Springfield Public Schools’ lack of in-person learning helps other districts return to in-person learning
SPRINGFIELD, Mo. (KY3) - Springfield Public Schools were out on Monday because of the high number of illnesses among students and staff.
Classes will be virtual for the rest of the week starting on Tuesday.
Last week before Springfield shut down in-person classes, school officials said 528 students and 218 staff members were out with COVID-19.
Ironically with the largest district in the state out, it was easier for other area schools to get back to in-person learning today.
For instance, Willard and Republic, after going to virtual learning classes last week, returned to in-person seated classes on Monday in part because they were able to add enough substitute teachers.
And because many area schools get their substitute teachers from the same service as Springfield Public Schools (Penmac Education Staffing), SPS’ absence from in-person learning this week is less of a drain on Penmac’s sources which allows surrounding schools to fill a higher percentage of their sub-openings.

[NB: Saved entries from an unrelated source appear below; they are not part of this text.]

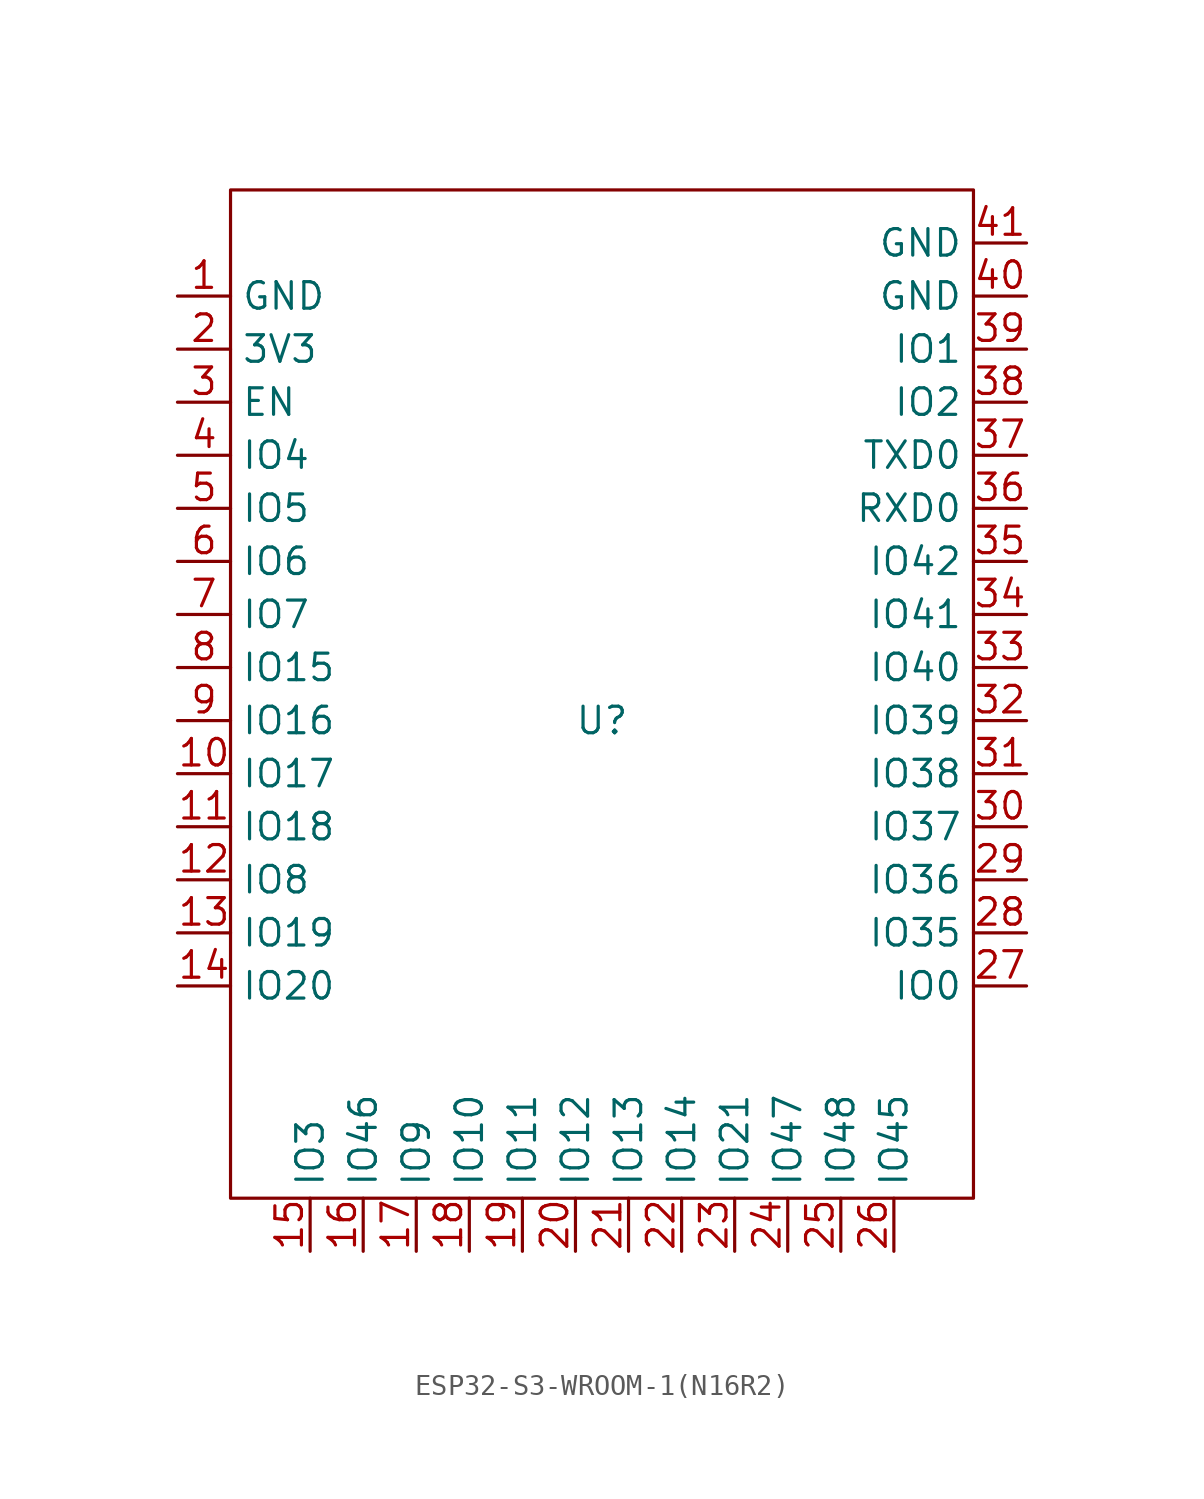
<source format=kicad_sym>
(kicad_symbol_lib
  (version 20241209)
  (generator "kicad_symbol_editor")
  (generator_version "9.0")
  (symbol "ESP32-S3-WROOM-1(N16R2)"
    (property "Reference" "U"
      (at 0 0 0)
      (effects (font (size 1.27 1.27))))
    (property "Value" ""
      (at 0 0 0)
      (effects (font (size 1.27 1.27))))
    (symbol "ESP32-S3-WROOM-1(N16R2)_1_0"
      (rectangle (start -17.78 25.4) (end 17.78 -22.86) (stroke (width 0) (type default)) (fill (type none)))
      (pin unspecified line (at -20.32 20.32 0) (length 2.54) (name "GND" (effects (font (size 1.27 1.27)))) (number "1" (effects (font (size 1.27 1.27)))))
      (pin unspecified line (at -20.32 17.78 0) (length 2.54) (name "3V3" (effects (font (size 1.27 1.27)))) (number "2" (effects (font (size 1.27 1.27)))))
      (pin unspecified line (at -20.32 15.24 0) (length 2.54) (name "EN" (effects (font (size 1.27 1.27)))) (number "3" (effects (font (size 1.27 1.27)))))
      (pin unspecified line (at -20.32 12.7 0) (length 2.54) (name "IO4" (effects (font (size 1.27 1.27)))) (number "4" (effects (font (size 1.27 1.27)))))
      (pin unspecified line (at -20.32 10.16 0) (length 2.54) (name "IO5" (effects (font (size 1.27 1.27)))) (number "5" (effects (font (size 1.27 1.27)))))
      (pin unspecified line (at -20.32 7.62 0) (length 2.54) (name "IO6" (effects (font (size 1.27 1.27)))) (number "6" (effects (font (size 1.27 1.27)))))
      (pin unspecified line (at -20.32 5.08 0) (length 2.54) (name "IO7" (effects (font (size 1.27 1.27)))) (number "7" (effects (font (size 1.27 1.27)))))
      (pin unspecified line (at -20.32 2.54 0) (length 2.54) (name "IO15" (effects (font (size 1.27 1.27)))) (number "8" (effects (font (size 1.27 1.27)))))
      (pin unspecified line (at -20.32 0 0) (length 2.54) (name "IO16" (effects (font (size 1.27 1.27)))) (number "9" (effects (font (size 1.27 1.27)))))
      (pin unspecified line (at -20.32 -2.54 0) (length 2.54) (name "IO17" (effects (font (size 1.27 1.27)))) (number "10" (effects (font (size 1.27 1.27)))))
      (pin unspecified line (at -20.32 -5.08 0) (length 2.54) (name "IO18" (effects (font (size 1.27 1.27)))) (number "11" (effects (font (size 1.27 1.27)))))
      (pin unspecified line (at -20.32 -7.62 0) (length 2.54) (name "IO8" (effects (font (size 1.27 1.27)))) (number "12" (effects (font (size 1.27 1.27)))))
      (pin unspecified line (at -20.32 -10.16 0) (length 2.54) (name "IO19" (effects (font (size 1.27 1.27)))) (number "13" (effects (font (size 1.27 1.27)))))
      (pin unspecified line (at -20.32 -12.7 0) (length 2.54) (name "IO20" (effects (font (size 1.27 1.27)))) (number "14" (effects (font (size 1.27 1.27)))))
      (pin unspecified line (at -13.97 -25.4 90) (length 2.54) (name "IO3" (effects (font (size 1.27 1.27)))) (number "15" (effects (font (size 1.27 1.27)))))
      (pin unspecified line (at -11.43 -25.4 90) (length 2.54) (name "IO46" (effects (font (size 1.27 1.27)))) (number "16" (effects (font (size 1.27 1.27)))))
      (pin unspecified line (at -8.89 -25.4 90) (length 2.54) (name "IO9" (effects (font (size 1.27 1.27)))) (number "17" (effects (font (size 1.27 1.27)))))
      (pin unspecified line (at -6.35 -25.4 90) (length 2.54) (name "IO10" (effects (font (size 1.27 1.27)))) (number "18" (effects (font (size 1.27 1.27)))))
      (pin unspecified line (at -3.81 -25.4 90) (length 2.54) (name "IO11" (effects (font (size 1.27 1.27)))) (number "19" (effects (font (size 1.27 1.27)))))
      (pin unspecified line (at -1.27 -25.4 90) (length 2.54) (name "IO12" (effects (font (size 1.27 1.27)))) (number "20" (effects (font (size 1.27 1.27)))))
      (pin unspecified line (at 1.27 -25.4 90) (length 2.54) (name "IO13" (effects (font (size 1.27 1.27)))) (number "21" (effects (font (size 1.27 1.27)))))
      (pin unspecified line (at 3.81 -25.4 90) (length 2.54) (name "IO14" (effects (font (size 1.27 1.27)))) (number "22" (effects (font (size 1.27 1.27)))))
      (pin unspecified line (at 6.35 -25.4 90) (length 2.54) (name "IO21" (effects (font (size 1.27 1.27)))) (number "23" (effects (font (size 1.27 1.27)))))
      (pin unspecified line (at 8.89 -25.4 90) (length 2.54) (name "IO47" (effects (font (size 1.27 1.27)))) (number "24" (effects (font (size 1.27 1.27)))))
      (pin unspecified line (at 11.43 -25.4 90) (length 2.54) (name "IO48" (effects (font (size 1.27 1.27)))) (number "25" (effects (font (size 1.27 1.27)))))
      (pin unspecified line (at 13.97 -25.4 90) (length 2.54) (name "IO45" (effects (font (size 1.27 1.27)))) (number "26" (effects (font (size 1.27 1.27)))))
      (pin unspecified line (at 20.32 22.86 180) (length 2.54) (name "GND" (effects (font (size 1.27 1.27)))) (number "41" (effects (font (size 1.27 1.27)))))
      (pin unspecified line (at 20.32 20.32 180) (length 2.54) (name "GND" (effects (font (size 1.27 1.27)))) (number "40" (effects (font (size 1.27 1.27)))))
      (pin unspecified line (at 20.32 17.78 180) (length 2.54) (name "IO1" (effects (font (size 1.27 1.27)))) (number "39" (effects (font (size 1.27 1.27)))))
      (pin unspecified line (at 20.32 15.24 180) (length 2.54) (name "IO2" (effects (font (size 1.27 1.27)))) (number "38" (effects (font (size 1.27 1.27)))))
      (pin unspecified line (at 20.32 12.7 180) (length 2.54) (name "TXD0" (effects (font (size 1.27 1.27)))) (number "37" (effects (font (size 1.27 1.27)))))
      (pin unspecified line (at 20.32 10.16 180) (length 2.54) (name "RXD0" (effects (font (size 1.27 1.27)))) (number "36" (effects (font (size 1.27 1.27)))))
      (pin unspecified line (at 20.32 7.62 180) (length 2.54) (name "IO42" (effects (font (size 1.27 1.27)))) (number "35" (effects (font (size 1.27 1.27)))))
      (pin unspecified line (at 20.32 5.08 180) (length 2.54) (name "IO41" (effects (font (size 1.27 1.27)))) (number "34" (effects (font (size 1.27 1.27)))))
      (pin unspecified line (at 20.32 2.54 180) (length 2.54) (name "IO40" (effects (font (size 1.27 1.27)))) (number "33" (effects (font (size 1.27 1.27)))))
      (pin unspecified line (at 20.32 0 180) (length 2.54) (name "IO39" (effects (font (size 1.27 1.27)))) (number "32" (effects (font (size 1.27 1.27)))))
      (pin unspecified line (at 20.32 -2.54 180) (length 2.54) (name "IO38" (effects (font (size 1.27 1.27)))) (number "31" (effects (font (size 1.27 1.27)))))
      (pin unspecified line (at 20.32 -5.08 180) (length 2.54) (name "IO37" (effects (font (size 1.27 1.27)))) (number "30" (effects (font (size 1.27 1.27)))))
      (pin unspecified line (at 20.32 -7.62 180) (length 2.54) (name "IO36" (effects (font (size 1.27 1.27)))) (number "29" (effects (font (size 1.27 1.27)))))
      (pin unspecified line (at 20.32 -10.16 180) (length 2.54) (name "IO35" (effects (font (size 1.27 1.27)))) (number "28" (effects (font (size 1.27 1.27)))))
      (pin unspecified line (at 20.32 -12.7 180) (length 2.54) (name "IO0" (effects (font (size 1.27 1.27)))) (number "27" (effects (font (size 1.27 1.27))))))))
</source>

“One of the factors in us making the decision to come back seated was that Springfield was out this week,” said Willard Assistant Superintendent of Academics Dr. Shane Dublin. “That certainly adds to our sub-pool and helps us fill those staff shortages.”
“It certainly increases the percentage of substitutes that we can get,” added Republic Superintendent Matt Pearce. “Last week when we had to hit the pause button we were down in the 40 percent-area of substitute-fill rate. Today we’re up in the 80′s so that’s certainly more doable and allows the adults in the buildings to do their normal jobs working with kids.”
And just like the healthcare industry, school districts have had employees doing double-duty during the pandemic to try and keep operations going. But continuing to spread resources thin takes an emotional and physical toll after a while that finally led to last week’s shutdowns of in-person classes.
“Having unfilled classroom absences really puts that burden and stress on our current staff,” Dublin pointed out. “And we just didn’t feel like that was sustainable.”
“Our teachers, paraprofessionals, aides, secretaries, and leaders are all filling in the gaps where they’re needed,” Pearce said. “That’s fine and dandy. But keeping that up going on day-after-day eventually wears those people out and last week we got to a point where we could hardly get that done for one day.”
While the pandemic has been dragging on for almost two years now the problem with school staffing is worse than ever.
“This last two weeks was one of the hardest, most challenging times to fill,” Dublin said.
And even though some schools are back to in-person classes, the situation remains very fluid and can change at any moment...just like it did last week.
“There’s no rhyme-or-reason to it except we’ve got to have enough adults-bus drivers, teachers, paraprofessionals, aides, custodians- to run the school district,” Pearce said.